Cette collaboration avec le Père Van Breda est ce qui me permit lors de la scission de l’ancienne Université de Louvain en deux universités autonomes, suivie du déménagement des francophones, de négocier la création à Louvain-la-Neuve d’un centre dépositaire d’un lot complet de photos des sténogrammes de Husserl et de copies de leur transcription en langue allemande. Cette négociation entamée en février 1969 déboucha après diverses tractations sur un contrat signé en 1973 entre le Husserl-Archief te Leuven et l’U.C.L. qui instituait à l’Institut Supérieur de Philosophie un Centre d’Etudes Phénoménologiques jouissant des mêmes droits d’édition que ceux des centres d’Archives Husserl établis au cours des décennies précédentes à l’initiative du Père Van Breda auprès des Universités de Fribourg-en-Brisgau et de Cologne, et mettant à la disposition des chercheurs les manuscrits de Husserl au même titre aussi que le centre d’archives établi à Paris sous la direction de Paul Ricœur et actuellement installé à l’Ecole Normale Supérieure de la rue d’Ulm et dirigé par Jean-François Courtine.

### ACTION À MENER A
Veuillez reproduire à l'identique l'ensemble des enregistrements de suivi de points, en omettant les images.
Les enregistrements n'ont aucun lien avec le texte sur les archives Husserl.

### ENREGISTREMENTS FOURNIS

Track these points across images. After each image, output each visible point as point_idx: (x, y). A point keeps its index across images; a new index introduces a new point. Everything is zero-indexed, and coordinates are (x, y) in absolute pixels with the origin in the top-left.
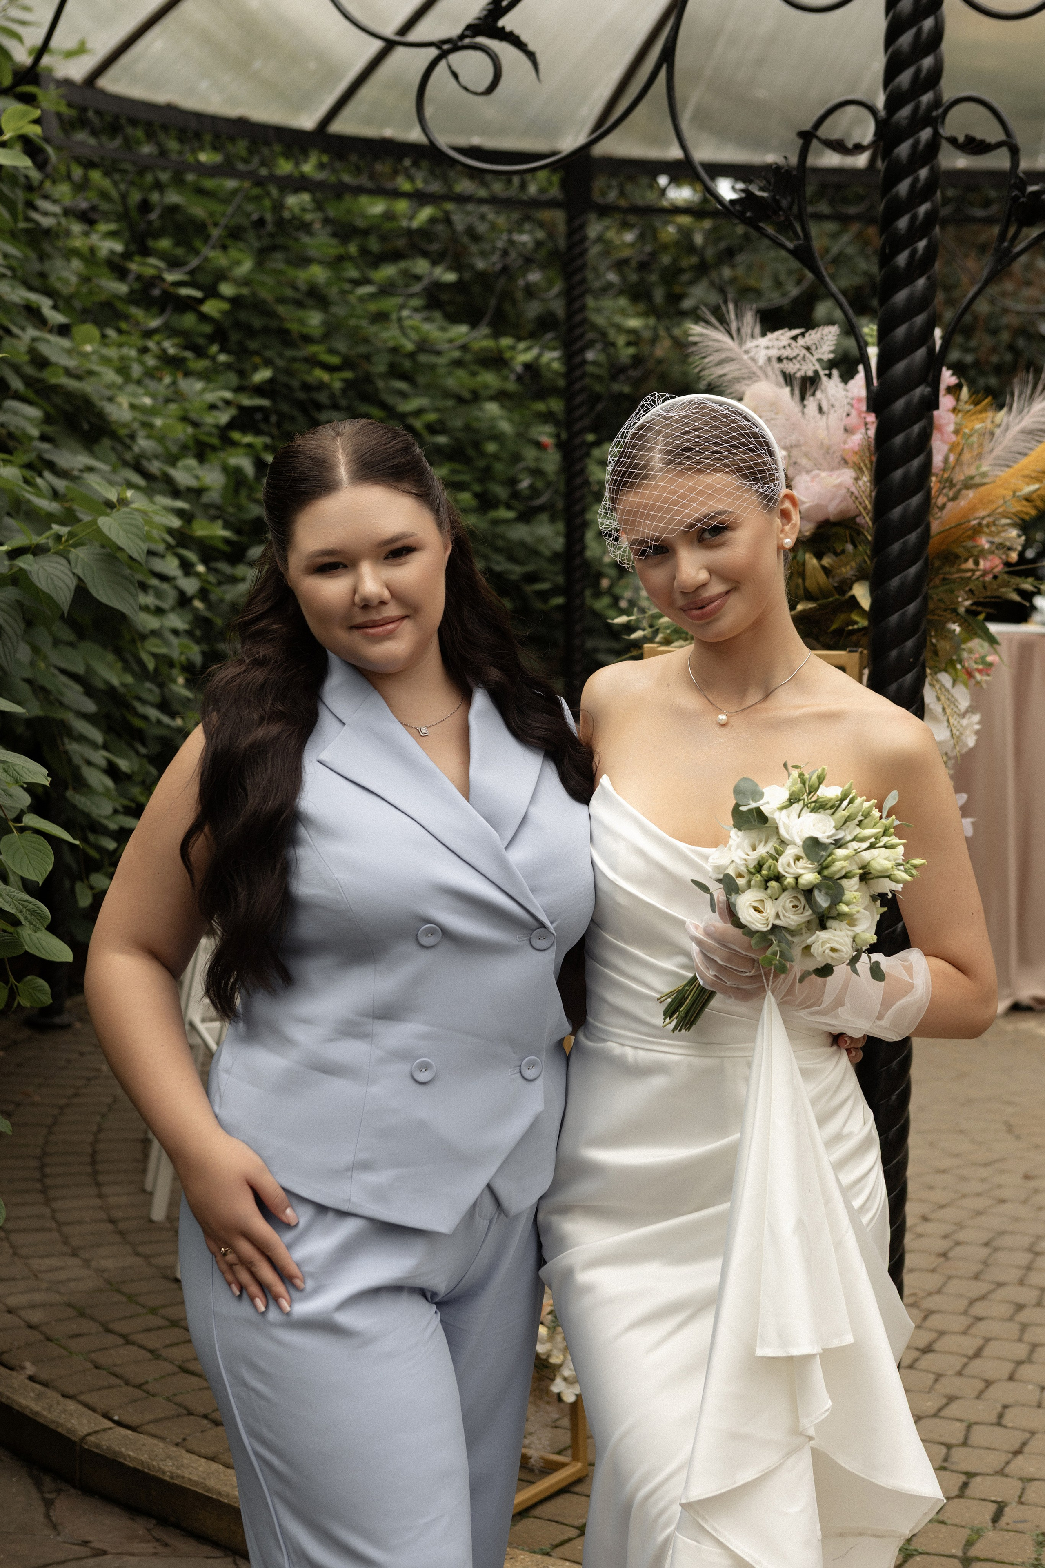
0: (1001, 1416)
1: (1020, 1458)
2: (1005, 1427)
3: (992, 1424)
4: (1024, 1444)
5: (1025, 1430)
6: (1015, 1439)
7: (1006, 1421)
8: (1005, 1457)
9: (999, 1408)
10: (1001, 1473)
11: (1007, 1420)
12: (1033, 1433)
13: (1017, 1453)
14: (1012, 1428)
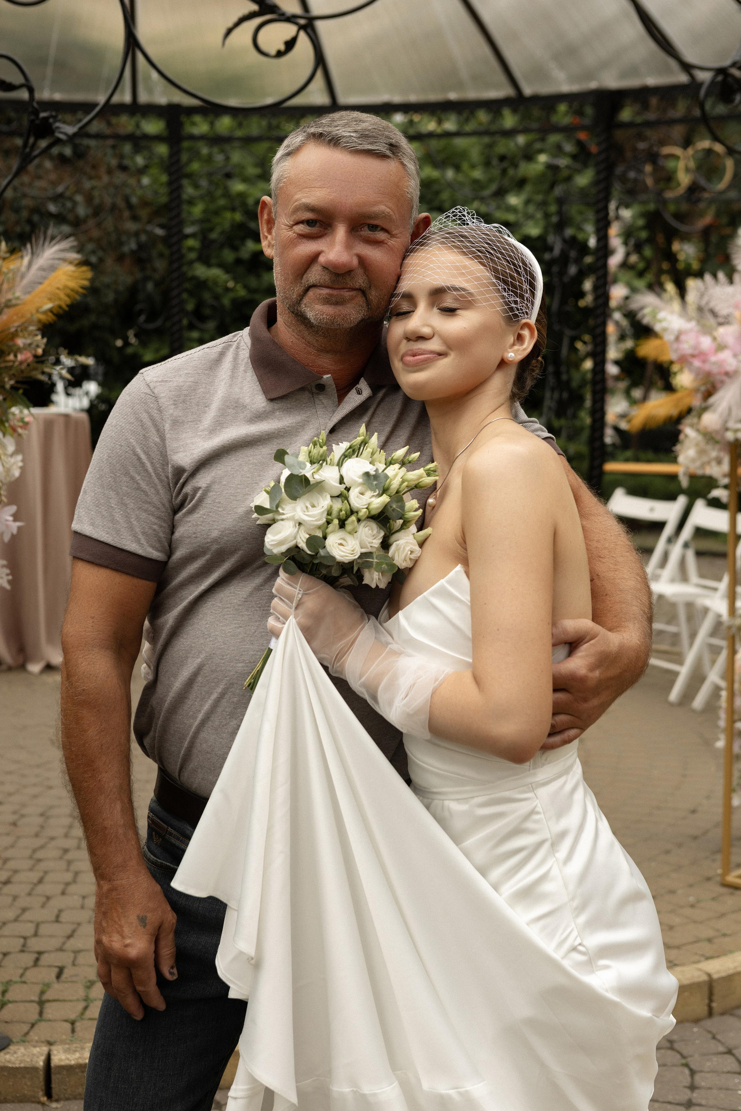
0: (57, 917)
2: (61, 923)
3: (52, 922)
5: (73, 923)
6: (68, 929)
7: (61, 919)
8: (61, 941)
9: (56, 912)
10: (61, 949)
11: (63, 918)
12: (79, 924)
13: (70, 937)
14: (65, 923)
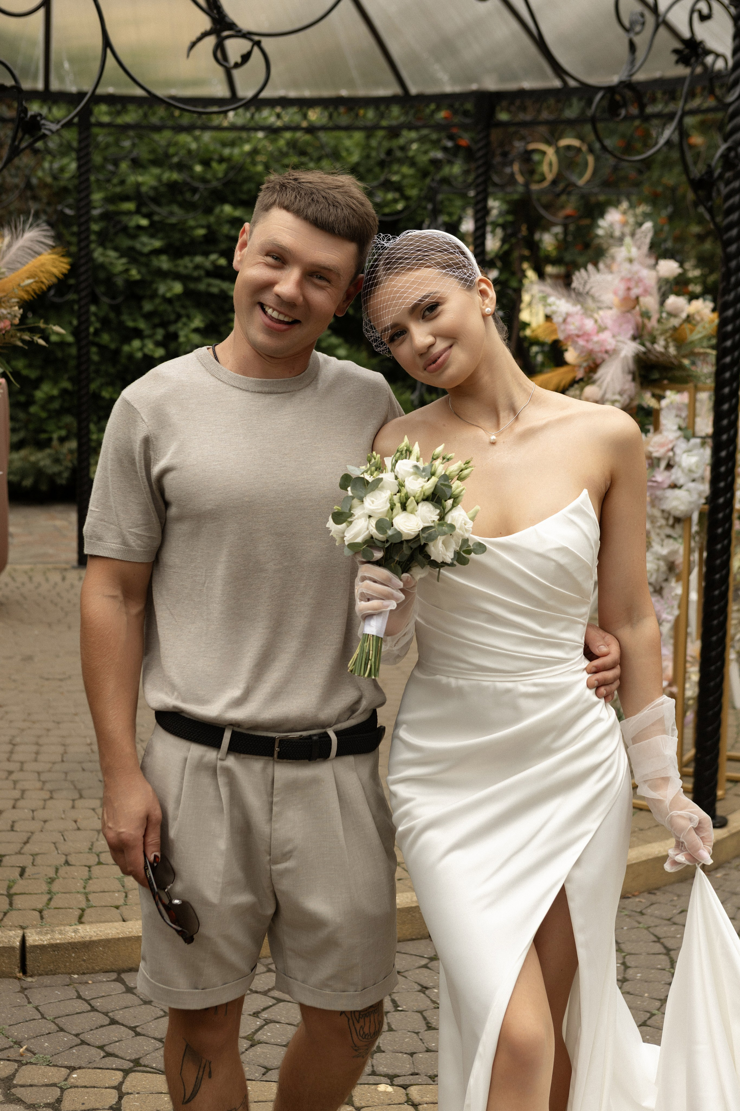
0: (12, 826)
1: (28, 845)
2: (16, 831)
3: (8, 831)
4: (29, 838)
5: (28, 832)
6: (24, 837)
7: (15, 829)
8: (19, 846)
9: (10, 823)
11: (17, 827)
12: (32, 833)
13: (26, 843)
14: (21, 831)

### ACTION À MENER B
Poursuivez le texte sur les archives Husserl à partir de sa dernière phrase.

### VOTRE RÉPONSE A
Track these points across images. After each image, output each visible point as point_idx: (x, y). A point keeps its index across images; a new index introduces a new point. Everything is zero-indexed, and coordinates are (x, y) in absolute pixels with the origin in the top-left.
0: (1001, 1416)
1: (1020, 1458)
2: (1005, 1427)
3: (992, 1424)
4: (1024, 1444)
5: (1025, 1430)
6: (1015, 1439)
7: (1006, 1421)
8: (1005, 1457)
9: (999, 1408)
10: (1001, 1473)
11: (1007, 1420)
12: (1033, 1433)
13: (1017, 1453)
14: (1012, 1428)
0: (57, 917)
2: (61, 923)
3: (52, 922)
5: (73, 923)
6: (68, 929)
7: (61, 919)
8: (61, 941)
9: (56, 912)
10: (61, 949)
11: (63, 918)
12: (79, 924)
13: (70, 937)
14: (65, 923)
0: (12, 826)
1: (28, 845)
2: (16, 831)
3: (8, 831)
4: (29, 838)
5: (28, 832)
6: (24, 837)
7: (15, 829)
8: (19, 846)
9: (10, 823)
11: (17, 827)
12: (32, 833)
13: (26, 843)
14: (21, 831)

### VOTRE RÉPONSE B
Comme Husserl ambitionnait de soumettre à une description rigoureuse les traits constitutifs de l’ensemble de l’expérience humaine, les thèmes qui font l’objet de ces manuscrits sont très nombreux : fondements de la logique et de l’objectivité scientifique, fondements de l’éthique, conscience du temps, perception, intersubjectivité, etc. Par les soins de Heinz Leonardy, le Centre d’Etudes Phénoménologiques s’est enrichi depuis sa fondation d’une bibliothèque très complète comprenant d’une part les ouvrages qu’avait lus Husserl et avec lesquels il s’était débattu au cours de son itinéraire intellectuel et d’autre part
l’ensemble des Husserliana et des Phaenomenologica ainsi qu’un éventail considérable de publications d’inspiration phénoménologique ou relatives à ce mouvement de pensée qui a marqué le XXe siècle, qui continue de donner lieu internationalement à de très nombreux colloques et de faire l’objet de maintes thèses de doctorat.
Source: Gazette des Archives de l’UCL, automne 2001, n°4
Note: Le texte ci-dessus ayant été rédigé en 2001, il convient d’apporter les précisions suivantes.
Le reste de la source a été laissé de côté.